» Text
*** Block opens ***

CASTLE: A Comprehensive Benchmark for Evaluating Student-Tailored Personalized Safety in Large Language Models

TL;DR

CASTLE tackles the gap in safety evaluation for student-centered AI by introducing a theory-grounded benchmark that accounts for student heterogeneity. It constructs a large-scale bilingual dataset with a 15-domain safety taxonomy and 14 attributes, enabling non-personalized vs personalized assessments across 92,908 scenarios and three targeted metrics: Risk Sensitivity, Emotional Empathy, and Student Alignment. The study demonstrates that personalization improves safety yet highlights persistent risks, with domain-specific alignment and RL-based strategies often outperform mere scaling. The work provides a foundation for context-aware safety in high-stakes educational settings and highlights practical implications for designing responsible, student-tailored AI systems.

*** Block closes ***

» Extracted material
*** Block opens ***

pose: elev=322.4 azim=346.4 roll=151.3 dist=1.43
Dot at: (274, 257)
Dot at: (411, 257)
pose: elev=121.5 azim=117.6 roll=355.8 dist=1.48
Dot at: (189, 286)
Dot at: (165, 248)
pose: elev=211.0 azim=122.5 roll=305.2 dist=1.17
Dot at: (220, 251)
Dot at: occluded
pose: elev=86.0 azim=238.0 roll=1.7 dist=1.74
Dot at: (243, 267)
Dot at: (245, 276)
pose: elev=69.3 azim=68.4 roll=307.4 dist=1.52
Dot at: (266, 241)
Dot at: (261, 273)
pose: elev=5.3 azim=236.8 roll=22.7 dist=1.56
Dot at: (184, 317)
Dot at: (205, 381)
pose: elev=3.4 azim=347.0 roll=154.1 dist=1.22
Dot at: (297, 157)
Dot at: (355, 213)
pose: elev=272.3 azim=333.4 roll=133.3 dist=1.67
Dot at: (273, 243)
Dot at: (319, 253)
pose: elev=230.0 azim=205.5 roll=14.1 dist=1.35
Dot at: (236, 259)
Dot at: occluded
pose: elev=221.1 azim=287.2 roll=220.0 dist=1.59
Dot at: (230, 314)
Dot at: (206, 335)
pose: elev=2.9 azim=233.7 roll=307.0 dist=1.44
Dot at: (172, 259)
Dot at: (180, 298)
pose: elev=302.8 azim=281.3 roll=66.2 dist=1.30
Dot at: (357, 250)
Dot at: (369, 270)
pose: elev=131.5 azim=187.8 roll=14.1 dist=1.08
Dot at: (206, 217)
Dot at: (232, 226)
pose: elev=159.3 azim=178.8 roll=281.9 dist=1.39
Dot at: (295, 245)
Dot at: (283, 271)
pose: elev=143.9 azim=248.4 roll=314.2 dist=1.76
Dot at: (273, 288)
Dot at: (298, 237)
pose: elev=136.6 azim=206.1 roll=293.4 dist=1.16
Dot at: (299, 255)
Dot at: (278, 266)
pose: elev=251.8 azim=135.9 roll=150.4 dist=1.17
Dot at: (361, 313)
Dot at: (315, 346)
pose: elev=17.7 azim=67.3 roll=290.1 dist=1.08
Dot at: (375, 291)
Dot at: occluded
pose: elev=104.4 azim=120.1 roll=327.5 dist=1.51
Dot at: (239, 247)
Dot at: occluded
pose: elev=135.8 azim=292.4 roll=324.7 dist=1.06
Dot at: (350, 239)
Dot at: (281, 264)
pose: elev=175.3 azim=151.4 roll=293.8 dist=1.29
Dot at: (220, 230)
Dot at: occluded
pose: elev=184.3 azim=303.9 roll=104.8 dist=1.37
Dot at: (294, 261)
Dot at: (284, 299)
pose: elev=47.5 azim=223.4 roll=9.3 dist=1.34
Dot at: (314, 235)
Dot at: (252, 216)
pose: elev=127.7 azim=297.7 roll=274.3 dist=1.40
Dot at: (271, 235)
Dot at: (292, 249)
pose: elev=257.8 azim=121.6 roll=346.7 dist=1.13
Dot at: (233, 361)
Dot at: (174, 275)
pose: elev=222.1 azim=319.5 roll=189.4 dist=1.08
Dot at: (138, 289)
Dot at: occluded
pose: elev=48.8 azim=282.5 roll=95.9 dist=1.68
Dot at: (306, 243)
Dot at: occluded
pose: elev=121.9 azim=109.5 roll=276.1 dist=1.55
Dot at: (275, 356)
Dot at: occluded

*** Block closes ***

» To do
Print, word for word, the passage of the CASTLE summary above that begins with the words "CASTLE: A Comprehensive" and ends with "student-tailored AI systems.".

» Result of the task
CASTLE: A Comprehensive Benchmark for Evaluating Student-Tailored Personalized Safety in Large Language Models

TL;DR

CASTLE tackles the gap in safety evaluation for student-centered AI by introducing a theory-grounded benchmark that accounts for student heterogeneity. It constructs a large-scale bilingual dataset with a 15-domain safety taxonomy and 14 attributes, enabling non-personalized vs personalized assessments across 92,908 scenarios and three targeted metrics: Risk Sensitivity, Emotional Empathy, and Student Alignment. The study demonstrates that personalization improves safety yet highlights persistent risks, with domain-specific alignment and RL-based strategies often outperform mere scaling. The work provides a foundation for context-aware safety in high-stakes educational settings and highlights practical implications for designing responsible, student-tailored AI systems.